(Stored dataset listing)
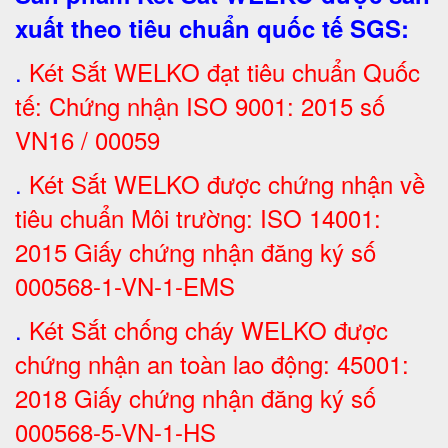
xuất theo tiêu chuẩn quốc tế SGS
:
.
Két Sắt
WELKO đạt tiêu chuẩn Quốc
tế: Chứng nhận ISO 9001: 2015 số
VN16 / 00059
.
Két Sắt WELKO được chứng nhận về
tiêu chuẩn Môi trường: ISO 14001:
2015 Giấy chứng nhận đăng ký số
000568-1-VN-1-EMS
.
Két Sắt chống cháy WELKO được
chứng nhận an toàn lao động: 45001:
2018 Giấy chứng nhận đăng ký số
000568-5-VN-1-HS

Task brief: Reproduce the full text of the listing above word for word, leaving out the pictures.

Task answer:
xuất theo tiêu chuẩn quốc tế SGS
:
.
Két Sắt
WELKO đạt tiêu chuẩn Quốc
tế: Chứng nhận ISO 9001: 2015 số
VN16 / 00059
.
Két Sắt WELKO được chứng nhận về
tiêu chuẩn Môi trường: ISO 14001:
2015 Giấy chứng nhận đăng ký số
000568-1-VN-1-EMS
.
Két Sắt chống cháy WELKO được
chứng nhận an toàn lao động: 45001:
2018 Giấy chứng nhận đăng ký số
000568-5-VN-1-HS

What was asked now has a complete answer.